The regulator lists the recordings in the archive, then, for each
recording, it determines how much data to retain based its root
DataRetentionPolicy.
The DataRetentionPolicy is typically a tree of policies, which forms a
coherent strategy for data retention. A policy can be a leaf policy,
such as RetainLengthPolicy, or a composite policy, such as
RetainMaxOfPolicy.
The job of a policy is to determine how much data to retain for a
recording. Given a recording’s metadata, when
DataRetentionRegulator#evaulate is called, it must decide the
following:
-
Whether the policy applies to the recording, e.g., by matching the recording’s channel URI fragment, stream ID, etc.
-
Returning
nullmeans the policy does not apply.
-
-
Whether to adjust the start position of the recording, i.e., whether to detach segments.
-
Whether to delete segments.
-
Whether to delete the entire recording.
These decisions are reflected in the RecordingExtentInstruction
returned by the policy.
The regulator then applies the instructions to the recording, which may
involve detaching segments, deleting segments, or purging the entire
recording. If the policy doesn’t apply to the recording, i.e., when the
policy returns null, the regulator will keep the recording as is.
Backing up segment files
Prior to deleting segments or purging an entire recording, the regulator
will back up segment files using the SegmentFileBackingUpStrategy
supplied in its Context. The default strategy is to perform no backing
up.

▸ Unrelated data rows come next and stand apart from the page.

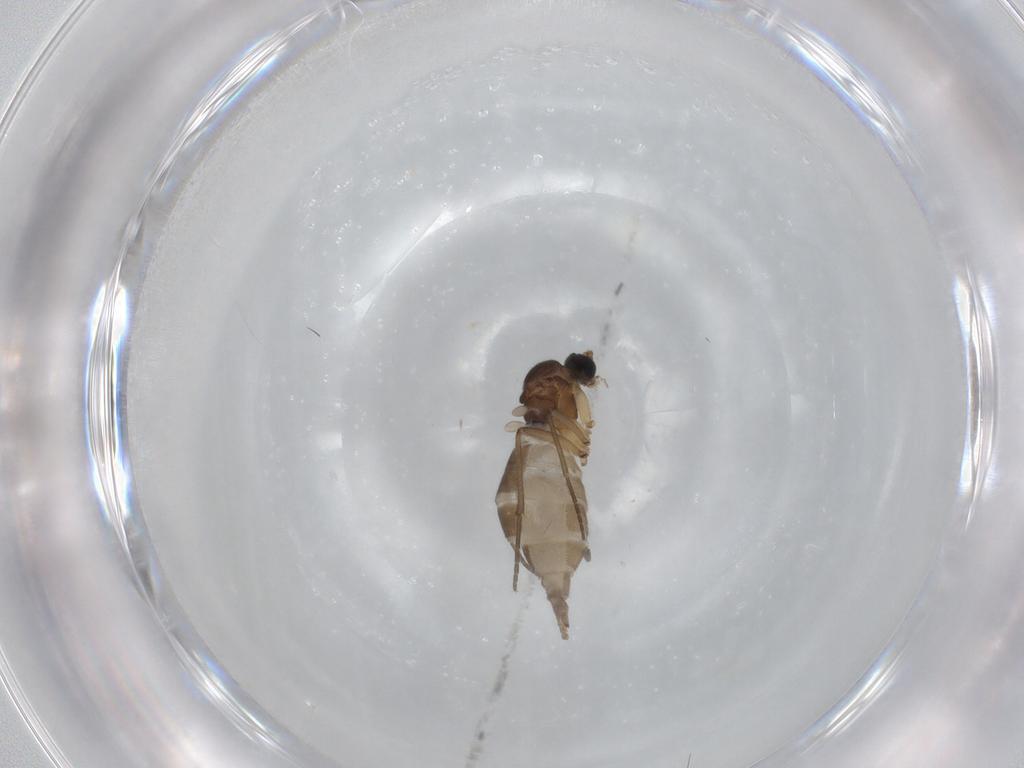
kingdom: Animalia
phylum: Arthropoda
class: Insecta
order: Diptera
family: Sciaridae
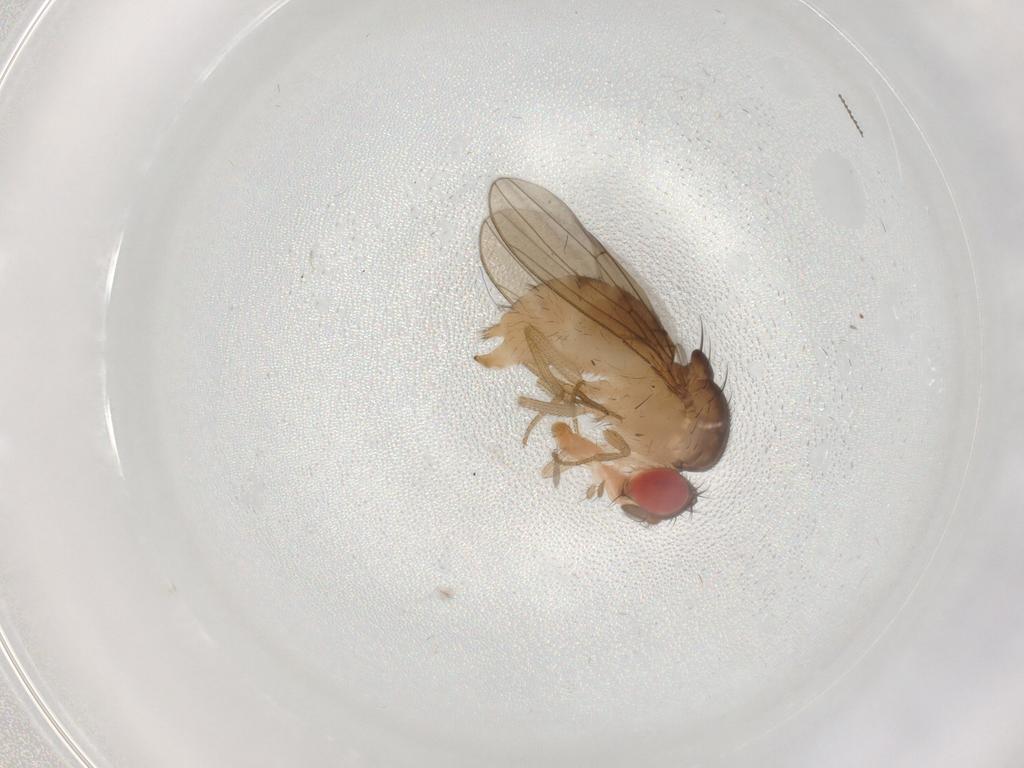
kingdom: Animalia
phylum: Arthropoda
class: Insecta
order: Diptera
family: Drosophilidae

A custom strategy can be provided to back up segment files to a
different location, e.g., to a cloud storage service.
If backing up fails to complete immediately, e.g., the strategy throws
an exception or returns false to indicate that backing up is
asynchronous and has not yet completed, the regulator will not proceed
with deleting segments or purging the recording. When the regulator is
run again, assuming the root policy still says the segment should be
deleted, the regulator will attempt to back up the segment file again.
Performing a "dry run"
The regulator can be run in "dry run" mode, where it will not actually delete any data, but will log what it would have done. This can be useful for testing policies.
To run in "dry run" mode, set the system property
aeron.data.retention.dry.run to true, programmatically set
DataRetentionRegulator.Context#dryRunListener, or call
DataRetentionRegulator#executeDryRun with a DryRunListener.